┌──

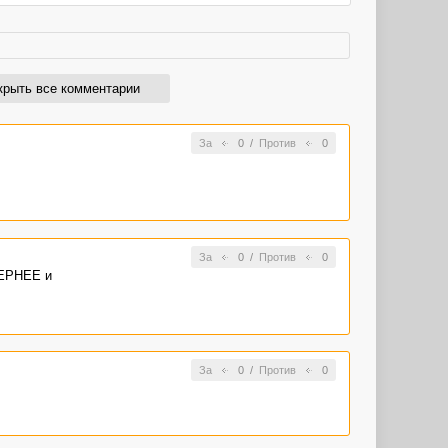
крыть все комментарии
За
0
/
Против
0
За
0
/
Против
0
МЕРНЕЕ и
За
0
/
Против
0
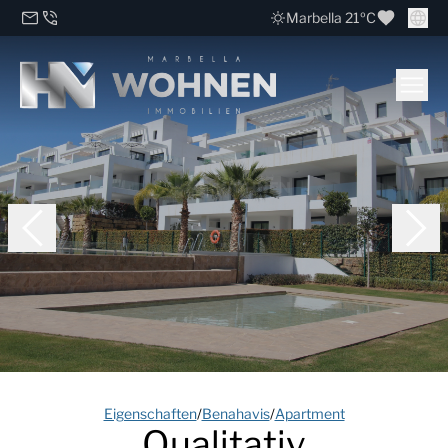
Marbella 21ºC
Eigenschaften
/
Benahavis
/
Apartment
Qualitativ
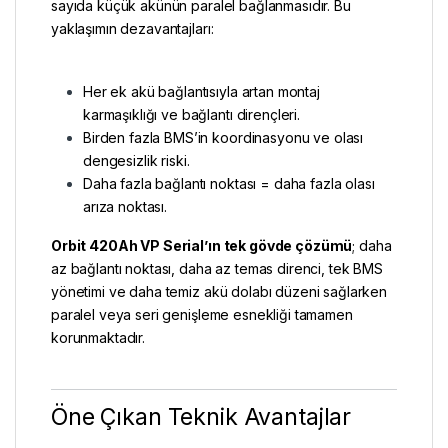
sayıda küçük akünün paralel bağlanmasıdır. Bu
yaklaşımın dezavantajları:
Her ek akü bağlantısıyla artan montaj
karmaşıklığı ve bağlantı dirençleri.
Birden fazla BMS’in koordinasyonu ve olası
dengesizlik riski.
Daha fazla bağlantı noktası = daha fazla olası
arıza noktası.
Orbit 420Ah VP Serial’ın tek gövde çözümü
; daha
az bağlantı noktası, daha az temas direnci, tek BMS
yönetimi ve daha temiz akü dolabı düzeni sağlarken
paralel veya seri genişleme esnekliği tamamen
korunmaktadır.
Öne Çıkan Teknik Avantajlar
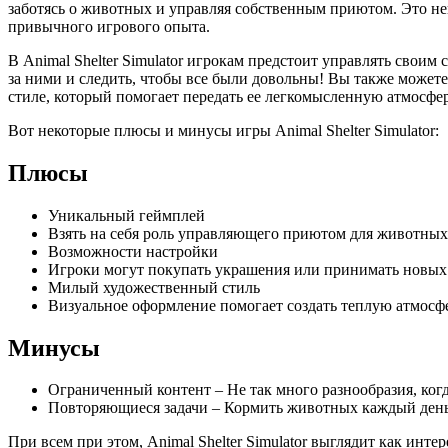
заботясь о животных и управляя собственным приютом. Это нев
привычного игрового опыта.
В Animal Shelter Simulator игрокам предстоит управлять сво
за ними и следить, чтобы все были довольны! Вы также может
стиле, который помогает передать ее легкомысленную атмосферу,
Вот некоторые плюсы и минусы игры Animal Shelter Simulator:
Плюсы
Уникальный геймплей
Взять на себя роль управляющего приютом для животных 
Возможности настройки
Игроки могут покупать украшения или принимать новых
Милый художественный стиль
Визуальное оформление помогает создать теплую атмосфе
Минусы
Ограниченный контент – Не так много разнообразия, когда
Повторяющиеся задачи – Кормить животных каждый день 
При всем при этом, Animal Shelter Simulator выглядит как инте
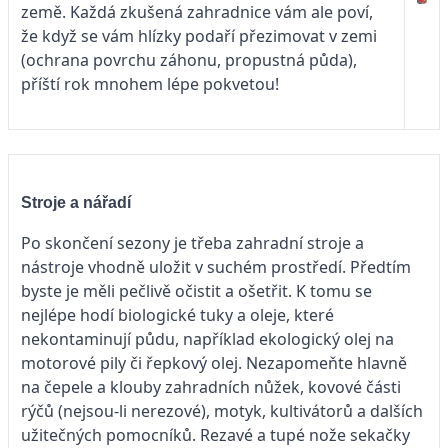
země. Každá zkušená zahradnice vám ale poví,
že když se vám hlízky podaří přezimovat v zemi
(ochrana povrchu záhonu, propustná půda),
příští rok mnohem lépe pokvetou!
Stroje a nářadí
Po skončení sezony je třeba zahradní stroje a
nástroje vhodně uložit v suchém prostředí. Předtím
byste je měli pečlivě očistit a ošetřit. K tomu se
nejlépe hodí biologické tuky a oleje, které
nekontaminují půdu, například ekologický olej na
motorové pily či řepkový olej. Nezapomeňte hlavně
na čepele a klouby zahradních nůžek, kovové části
rýčů (nejsou-li nerezové), motyk, kultivátorů a dalších
užitečných pomocníků. Rezavé a tupé nože sekačky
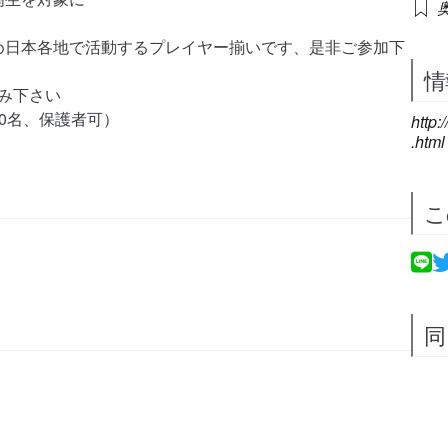
奥
め日本各地で活動するプレイヤー揃いです、是非ご参加下
情
み下さい
0名、保護者可）
http:
.html
こ
同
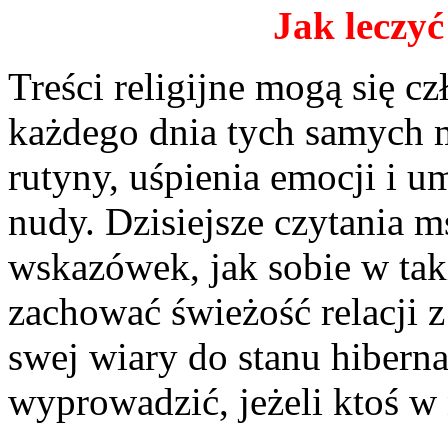
Jak leczyć
Treści religijne mogą się c
każdego dnia tych samych 
rutyny, uśpienia emocji i um
nudy. Dzisiejsze czytania m
wskazówek, jak sobie w taki
zachować świeżość relacji 
swej wiary do stanu hibernac
wyprowadzić, jeżeli ktoś w 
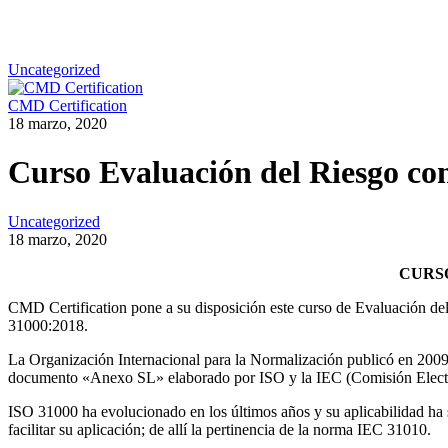
Uncategorized
CMD Certification
18 marzo, 2020
Curso Evaluación del Riesgo co
Uncategorized
18 marzo, 2020
CURSO
CMD Certification pone a su disposición este curso de Evaluación del
31000:2018.
La Organización Internacional para la Normalización publicó en 200
documento «Anexo SL» elaborado por ISO y la IEC (Comisión Electrot
ISO 31000 ha evolucionado en los últimos años y su aplicabilidad ha s
facilitar su aplicación; de allí la pertinencia de la norma IEC 31010.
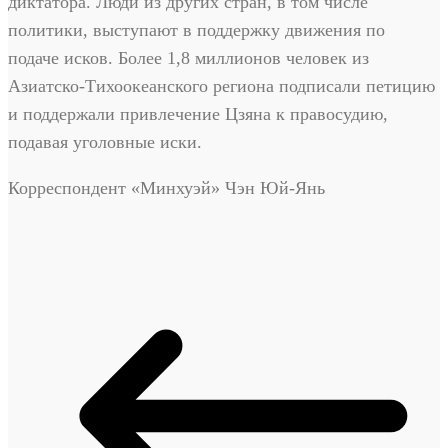
диктатора. Люди из других стран, в том числе
политики, выступают в поддержку движения по
подаче исков. Более 1,8 миллионов человек из
Азиатско-Тихоокеанского региона подписали петицию
и поддержали привлечение Цзяна к правосудию,
подавая уголовные иски.
Корреспондент «Минхуэй» Чэн Юй-Янь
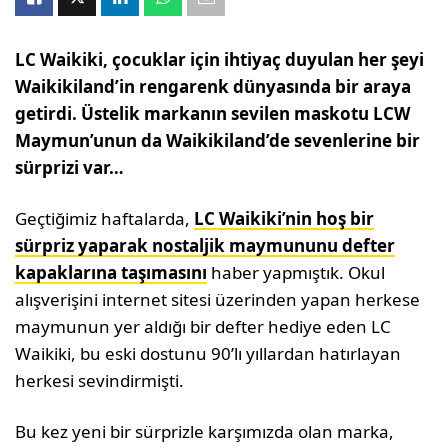
LC Waikiki, çocuklar için ihtiyaç duyulan her şeyi
Waikikiland’in rengarenk dünyasında bir araya
getirdi. Üstelik markanın sevilen maskotu LCW
Maymun’unun da Waikikiland’de sevenlerine bir
sürprizi var…
Geçtiğimiz haftalarda,
LC Waikiki’nin hoş bir
sürpriz yaparak nostaljik maymununu defter
kapaklarına taşımasını
haber yapmıştık. Okul
alışverişini internet sitesi üzerinden yapan herkese
maymunun yer aldığı bir defter hediye eden LC
Waikiki, bu eski dostunu 90’lı yıllardan hatırlayan
herkesi sevindirmişti.
Bu kez yeni bir sürprizle karşımızda olan marka,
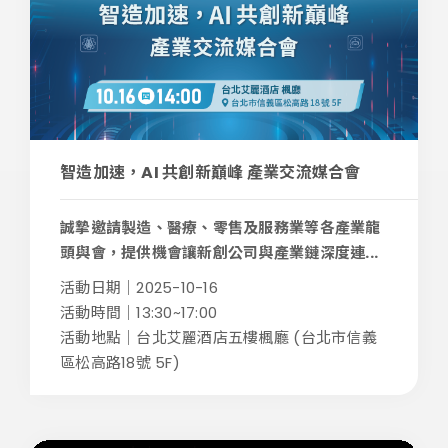
智造加速，AI 共創新巔峰 產業交流媒合會
誠摯邀請製造、醫療、零售及服務業等各產業龍
頭與會，提供機會讓新創公司與產業鏈深度連...
活動日期｜2025-10-16
活動時間｜13:30~17:00
活動地點｜台北艾麗酒店五樓楓廳 (台北市信義
區松高路18號 5F)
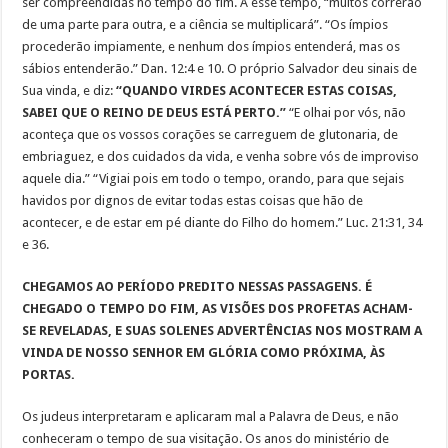
ser compreendidas no tempo do fim. A esse tempo, “muitos correrão
de uma parte para outra, e a ciência se multiplicará”. “Os ímpios
procederão impiamente, e nenhum dos ímpios entenderá, mas os
sábios entenderão.” Dan. 12:4 e 10. O próprio Salvador deu sinais de
Sua vinda, e diz:
“QUANDO VIRDES ACONTECER ESTAS COISAS,
SABEI QUE O REINO DE DEUS ESTÁ PERTO.”
“E olhai por vós, não
aconteça que os vossos corações se carreguem de glutonaria, de
embriaguez, e dos cuidados da vida, e venha sobre vós de improviso
aquele dia.” “Vigiai pois em todo o tempo, orando, para que sejais
havidos por dignos de evitar todas estas coisas que hão de
acontecer, e de estar em pé diante do Filho do homem.” Luc. 21:31, 34
e 36.
CHEGAMOS AO PERÍODO PREDITO NESSAS PASSAGENS. É
CHEGADO O TEMPO DO FIM, AS VISÕES DOS PROFETAS ACHAM-
SE REVELADAS, E SUAS SOLENES ADVERTÊNCIAS NOS MOSTRAM A
VINDA DE NOSSO SENHOR EM GLÓRIA COMO PRÓXIMA, ÀS
PORTAS.
Os judeus interpretaram e aplicaram mal a Palavra de Deus, e não
conheceram o tempo de sua visitação. Os anos do ministério de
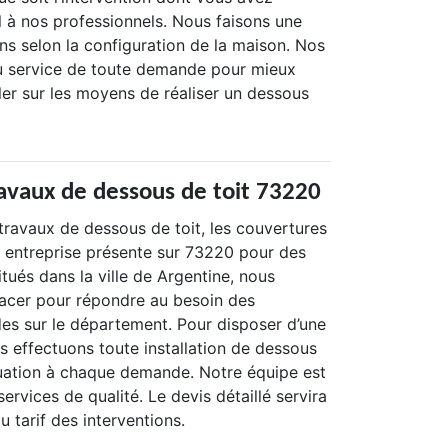
l à nos professionnels. Nous faisons une
ns selon la configuration de la maison. Nos
au service de toute demande pour mieux
iller sur les moyens de réaliser un dessous
ravaux de dessous de toit 73220
 travaux de dessous de toit, les couvertures
 entreprise présente sur 73220 pour des
itués dans la ville de Argentine, nous
acer pour répondre au besoin des
es sur le département. Pour disposer d’une
s effectuons toute installation de dessous
uation à chaque demande. Notre équipe est
ervices de qualité. Le devis détaillé servira
u tarif des interventions.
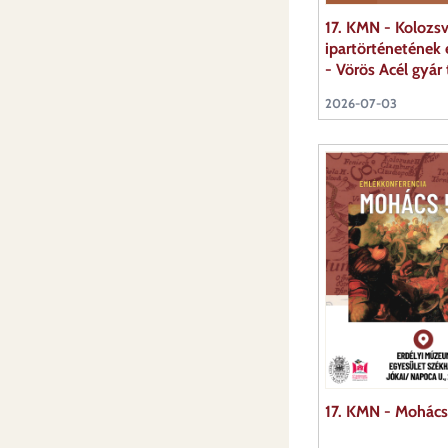
17. KMN - Kolozsv
ipartörténetének 
- Vörös Acél gyár
2026-07-03
17. KMN - Mohác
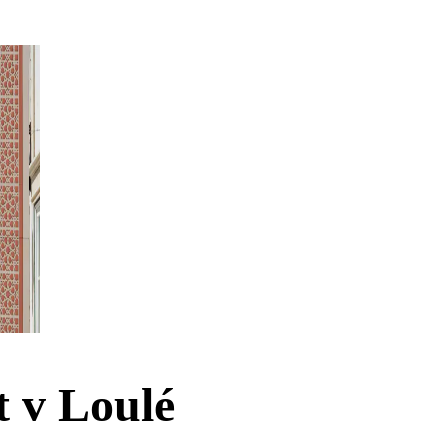
 v Loulé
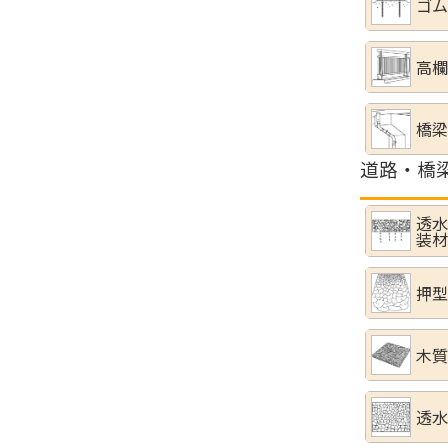
ゴム
高欄
橋梁
道路・橋
透水
装材
押型
木質
透水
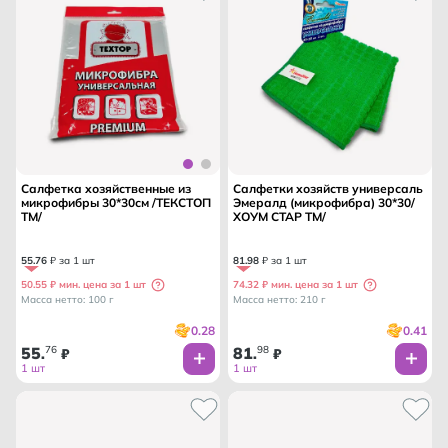
Салфетка хозяйственные из
Салфетки хозяйств универсаль
микрофибры 30*30см /ТЕКСТОП
Эмералд (микрофибра) 30*30/
ТМ/
ХОУМ СТАР ТМ/
55
.
76
₽ за 1 шт
81
.
98
₽ за 1 шт
50.55 ₽ мин. цена за 1 шт
74.32 ₽ мин. цена за 1 шт
Масса нетто: 100 г
Масса нетто: 210 г
0.28
0.41
55
76
81
98
.
₽
.
₽
1 шт
1 шт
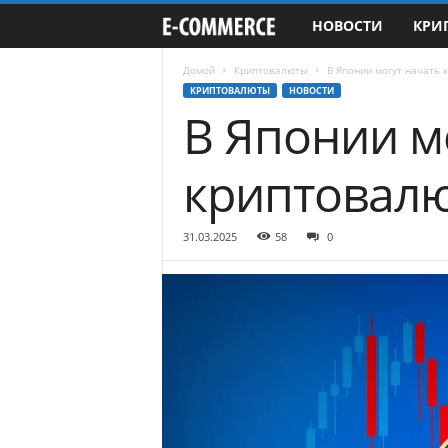
НОВОСТИ
КРИ
e
-
Домой
Криптовалюты
В Японии могут начать
КРИПТОВАЛЮТЫ
НОВОСТИ
В Японии м
C
o
криптовалю
m
31.03.2025
58
0
m
e
r
c
e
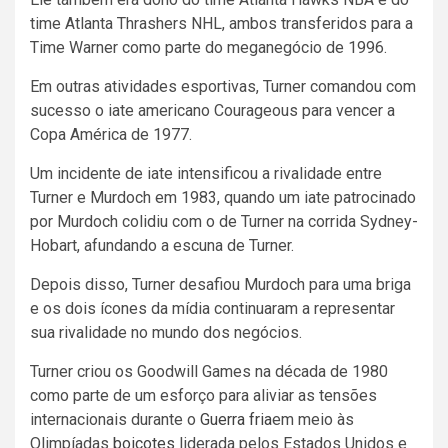
time Atlanta Thrashers NHL, ambos transferidos para a
Time Warner como parte do meganegócio de 1996.
Em outras atividades esportivas, Turner comandou com
sucesso o iate americano Courageous para vencer a
Copa América de 1977.
Um incidente de iate intensificou a rivalidade entre
Turner e Murdoch em 1983, quando um iate patrocinado
por Murdoch colidiu com o de Turner na corrida Sydney-
Hobart, afundando a escuna de Turner.
Depois disso, Turner desafiou Murdoch para uma briga
e os dois ícones da mídia continuaram a representar
sua rivalidade no mundo dos negócios.
Turner criou os Goodwill Games na década de 1980
como parte de um esforço para aliviar as tensões
internacionais durante o
Guerra fria
em meio às
Olimpíadas
boicotes
liderada pelos Estados Unidos e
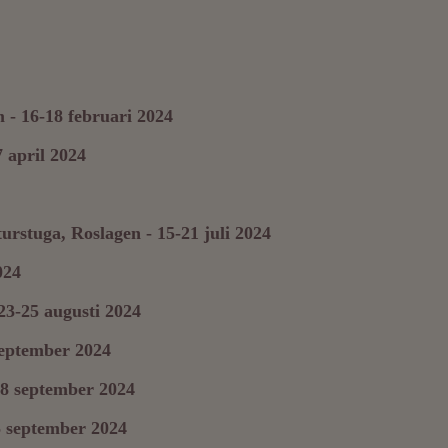
 - 16-18 februari 2024
 april 2024
rstuga, Roslagen - 15-21 juli 2024
024
23-25 augusti 2024
september 2024
 8 september 2024
5 september 2024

└──

Work instruction: Output only the lines running from the line with "rstuga, Roslagen - 15-21 juli 2024" through the final line of the data, inclusive.

Answer to the problem:
rstuga, Roslagen - 15-21 juli 2024
024
23-25 augusti 2024
september 2024
 8 september 2024
5 september 2024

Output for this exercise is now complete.